Collected data
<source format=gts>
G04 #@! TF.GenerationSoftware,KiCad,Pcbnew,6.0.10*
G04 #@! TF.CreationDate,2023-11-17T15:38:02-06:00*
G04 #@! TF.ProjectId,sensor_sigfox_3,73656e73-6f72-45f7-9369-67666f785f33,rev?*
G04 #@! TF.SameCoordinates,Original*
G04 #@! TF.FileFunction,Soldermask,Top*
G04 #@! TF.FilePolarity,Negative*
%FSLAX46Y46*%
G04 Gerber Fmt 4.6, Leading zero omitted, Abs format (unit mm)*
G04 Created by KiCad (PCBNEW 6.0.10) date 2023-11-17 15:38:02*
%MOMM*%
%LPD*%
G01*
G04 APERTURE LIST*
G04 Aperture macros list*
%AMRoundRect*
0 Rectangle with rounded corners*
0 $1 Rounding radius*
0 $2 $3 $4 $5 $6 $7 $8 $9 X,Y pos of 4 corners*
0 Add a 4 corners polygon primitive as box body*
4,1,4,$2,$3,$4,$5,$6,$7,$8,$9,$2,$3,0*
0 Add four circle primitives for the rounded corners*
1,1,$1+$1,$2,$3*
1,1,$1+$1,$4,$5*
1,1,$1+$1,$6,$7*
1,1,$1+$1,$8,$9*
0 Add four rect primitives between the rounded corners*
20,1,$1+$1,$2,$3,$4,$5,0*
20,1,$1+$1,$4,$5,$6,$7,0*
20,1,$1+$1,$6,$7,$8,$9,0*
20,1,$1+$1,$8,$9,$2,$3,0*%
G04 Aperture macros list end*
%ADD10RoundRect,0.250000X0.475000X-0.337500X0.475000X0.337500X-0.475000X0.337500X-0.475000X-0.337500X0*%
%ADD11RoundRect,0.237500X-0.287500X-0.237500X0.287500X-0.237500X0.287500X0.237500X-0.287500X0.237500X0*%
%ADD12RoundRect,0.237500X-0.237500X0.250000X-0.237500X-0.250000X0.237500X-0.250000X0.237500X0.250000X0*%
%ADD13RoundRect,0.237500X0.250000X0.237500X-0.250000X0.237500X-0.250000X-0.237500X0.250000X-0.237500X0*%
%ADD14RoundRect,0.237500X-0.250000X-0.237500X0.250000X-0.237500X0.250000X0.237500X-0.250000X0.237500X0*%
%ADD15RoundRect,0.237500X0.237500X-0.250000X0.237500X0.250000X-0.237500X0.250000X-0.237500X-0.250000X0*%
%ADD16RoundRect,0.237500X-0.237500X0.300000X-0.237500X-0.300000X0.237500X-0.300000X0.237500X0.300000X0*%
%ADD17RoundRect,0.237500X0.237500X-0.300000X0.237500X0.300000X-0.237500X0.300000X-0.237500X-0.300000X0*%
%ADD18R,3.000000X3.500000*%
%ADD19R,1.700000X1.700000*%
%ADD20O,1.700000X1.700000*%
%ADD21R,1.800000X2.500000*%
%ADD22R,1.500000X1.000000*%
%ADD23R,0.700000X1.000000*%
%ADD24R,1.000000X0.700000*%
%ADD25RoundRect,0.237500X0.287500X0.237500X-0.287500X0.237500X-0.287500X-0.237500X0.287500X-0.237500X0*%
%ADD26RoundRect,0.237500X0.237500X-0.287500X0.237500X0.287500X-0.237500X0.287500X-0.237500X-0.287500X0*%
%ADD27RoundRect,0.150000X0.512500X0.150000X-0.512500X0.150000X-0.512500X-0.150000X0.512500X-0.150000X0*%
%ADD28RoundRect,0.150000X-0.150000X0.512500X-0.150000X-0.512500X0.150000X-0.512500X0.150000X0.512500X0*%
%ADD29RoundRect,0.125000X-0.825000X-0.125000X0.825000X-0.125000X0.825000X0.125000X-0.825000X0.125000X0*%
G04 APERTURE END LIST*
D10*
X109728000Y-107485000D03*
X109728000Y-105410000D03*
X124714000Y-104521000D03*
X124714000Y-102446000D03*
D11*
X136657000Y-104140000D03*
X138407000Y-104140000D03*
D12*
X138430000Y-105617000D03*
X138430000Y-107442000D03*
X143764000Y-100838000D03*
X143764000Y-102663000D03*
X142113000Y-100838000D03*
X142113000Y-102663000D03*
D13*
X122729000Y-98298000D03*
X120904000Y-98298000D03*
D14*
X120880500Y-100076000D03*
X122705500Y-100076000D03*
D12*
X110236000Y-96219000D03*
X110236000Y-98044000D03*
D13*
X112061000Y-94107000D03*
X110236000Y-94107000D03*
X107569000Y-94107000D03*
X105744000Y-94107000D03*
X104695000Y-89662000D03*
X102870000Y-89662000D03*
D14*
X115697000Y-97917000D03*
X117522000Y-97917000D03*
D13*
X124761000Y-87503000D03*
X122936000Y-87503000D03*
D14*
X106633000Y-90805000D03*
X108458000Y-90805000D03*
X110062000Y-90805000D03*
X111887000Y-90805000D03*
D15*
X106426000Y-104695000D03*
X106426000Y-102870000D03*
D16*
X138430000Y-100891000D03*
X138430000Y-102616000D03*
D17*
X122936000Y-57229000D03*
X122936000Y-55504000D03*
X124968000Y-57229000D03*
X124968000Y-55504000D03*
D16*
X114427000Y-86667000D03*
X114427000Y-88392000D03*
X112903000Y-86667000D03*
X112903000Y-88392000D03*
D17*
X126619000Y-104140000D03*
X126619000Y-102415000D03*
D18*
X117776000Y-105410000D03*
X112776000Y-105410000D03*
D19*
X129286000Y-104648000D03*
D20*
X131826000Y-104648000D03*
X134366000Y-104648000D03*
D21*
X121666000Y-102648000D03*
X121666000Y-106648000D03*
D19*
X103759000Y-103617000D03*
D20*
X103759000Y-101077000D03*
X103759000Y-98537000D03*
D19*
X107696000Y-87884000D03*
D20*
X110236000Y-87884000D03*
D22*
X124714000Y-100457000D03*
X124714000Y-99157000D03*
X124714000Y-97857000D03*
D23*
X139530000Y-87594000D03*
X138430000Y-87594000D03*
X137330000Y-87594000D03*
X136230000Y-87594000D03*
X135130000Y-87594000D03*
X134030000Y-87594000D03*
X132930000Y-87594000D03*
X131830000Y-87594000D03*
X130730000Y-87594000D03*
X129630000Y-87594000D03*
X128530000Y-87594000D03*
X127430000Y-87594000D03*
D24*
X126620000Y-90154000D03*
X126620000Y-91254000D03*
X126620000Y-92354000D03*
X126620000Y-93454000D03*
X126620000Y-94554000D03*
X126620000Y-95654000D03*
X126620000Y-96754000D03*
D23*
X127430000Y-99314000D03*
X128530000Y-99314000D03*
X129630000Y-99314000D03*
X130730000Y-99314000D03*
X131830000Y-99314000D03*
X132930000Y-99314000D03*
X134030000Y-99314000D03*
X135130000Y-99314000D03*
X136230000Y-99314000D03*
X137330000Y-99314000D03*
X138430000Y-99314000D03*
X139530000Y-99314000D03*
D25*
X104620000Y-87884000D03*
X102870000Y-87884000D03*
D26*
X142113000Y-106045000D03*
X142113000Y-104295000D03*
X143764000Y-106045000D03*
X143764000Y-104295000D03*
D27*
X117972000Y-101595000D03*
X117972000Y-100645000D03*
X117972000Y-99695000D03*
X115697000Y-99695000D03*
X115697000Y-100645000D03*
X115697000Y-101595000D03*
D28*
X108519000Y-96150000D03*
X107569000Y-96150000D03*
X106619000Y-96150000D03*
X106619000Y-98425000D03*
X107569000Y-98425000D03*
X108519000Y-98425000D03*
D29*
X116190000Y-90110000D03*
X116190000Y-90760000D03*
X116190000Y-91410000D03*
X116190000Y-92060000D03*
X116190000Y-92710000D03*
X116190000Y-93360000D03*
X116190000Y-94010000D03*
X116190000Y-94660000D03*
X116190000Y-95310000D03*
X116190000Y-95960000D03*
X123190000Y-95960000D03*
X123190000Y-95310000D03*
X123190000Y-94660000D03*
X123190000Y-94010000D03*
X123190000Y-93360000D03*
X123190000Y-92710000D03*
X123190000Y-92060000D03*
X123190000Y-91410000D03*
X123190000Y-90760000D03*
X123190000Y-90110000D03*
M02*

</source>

==

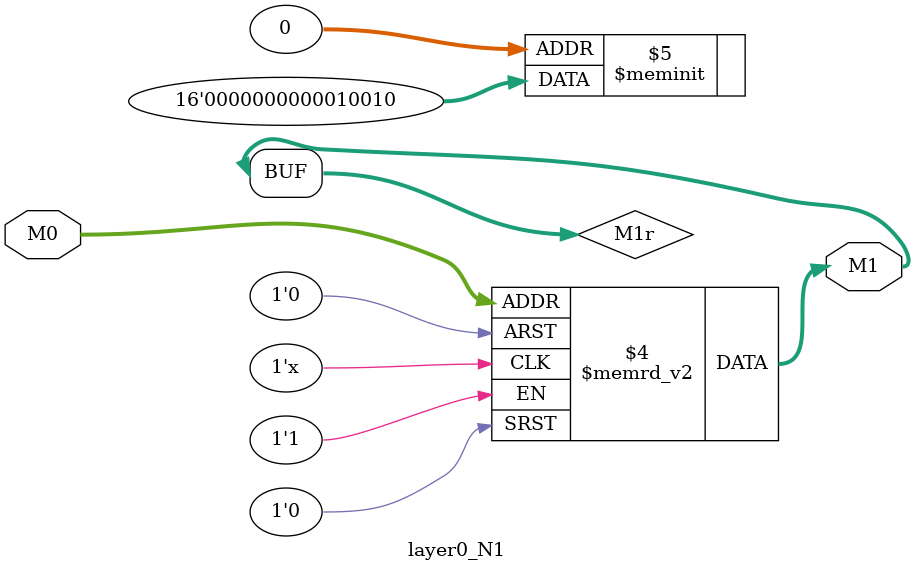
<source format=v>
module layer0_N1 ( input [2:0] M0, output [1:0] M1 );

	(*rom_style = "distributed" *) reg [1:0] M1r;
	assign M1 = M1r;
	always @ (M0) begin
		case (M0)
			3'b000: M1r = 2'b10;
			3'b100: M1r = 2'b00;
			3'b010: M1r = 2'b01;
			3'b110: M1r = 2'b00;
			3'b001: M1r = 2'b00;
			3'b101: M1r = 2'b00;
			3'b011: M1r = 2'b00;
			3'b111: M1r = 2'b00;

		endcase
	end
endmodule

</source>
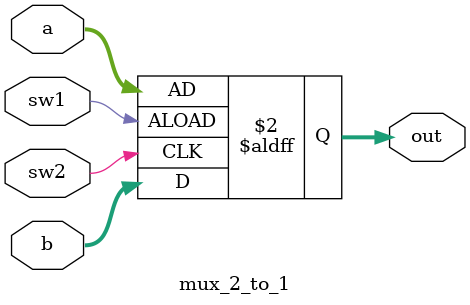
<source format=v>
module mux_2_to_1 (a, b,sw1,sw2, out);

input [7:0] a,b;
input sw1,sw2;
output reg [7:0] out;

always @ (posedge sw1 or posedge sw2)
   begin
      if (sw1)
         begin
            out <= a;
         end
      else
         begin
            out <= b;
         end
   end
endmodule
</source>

■ WHAT THE EXERCISE ASKS:
Count the lines of the data that hold the string "corners", and give that number as the entire reply.

■ ANSWER TO THIS PROBLEM:
5